Exercise details :: If a line in the records below contains the word "Cavapoos", copy it out.

Records contained in a dataset:
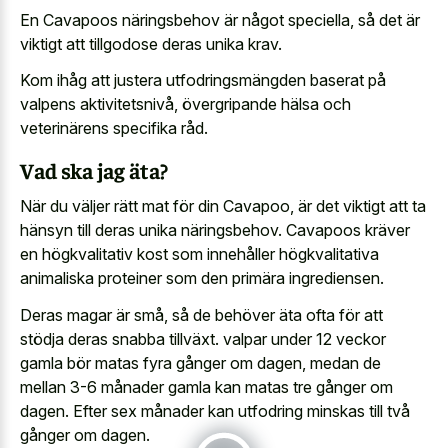
En Cavapoos näringsbehov är något speciella, så det är
viktigt att tillgodose deras unika krav.
Kom ihåg att justera utfodringsmängden baserat på
valpens aktivitetsnivå, övergripande hälsa och
veterinärens specifika råd.
Vad ska jag äta?
När du väljer rätt mat för din Cavapoo, är det viktigt att ta
hänsyn till deras unika näringsbehov. Cavapoos kräver
en högkvalitativ kost som innehåller högkvalitativa
animaliska proteiner som den primära ingrediensen.
Deras magar är små, så de behöver äta ofta för att
stödja deras snabba tillväxt. valpar under 12 veckor
gamla bör matas fyra gånger om dagen, medan de
mellan 3-6 månader gamla kan matas tre gånger om
dagen. Efter sex månader kan utfodring minskas till två
gånger om dagen.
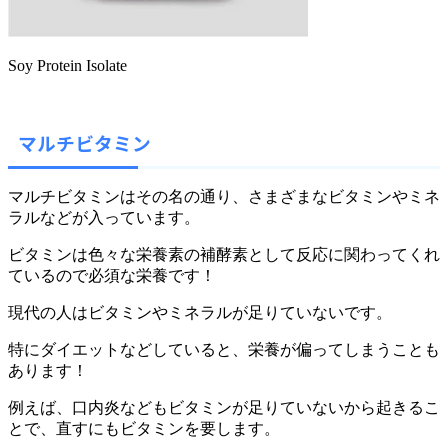
Soy Protein Isolate
マルチビタミン
マルチビタミンはその名の通り、さまざまなビタミンやミネ
ラルなどが入っています。
ビタミンは色々な栄養素の補酵素として反応に関わってくれ
ているので必須な栄養です！
現代の人はビタミンやミネラルが足りていないです。
特にダイエットなどしていると、栄養が偏ってしまうことも
あります！
例えば、口内炎などもビタミンが足りていないから起きるこ
とで、直すにもビタミンを要します。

Answer for this exercise ::
En Cavapoos näringsbehov är något speciella, så det är
hänsyn till deras unika näringsbehov. Cavapoos kräver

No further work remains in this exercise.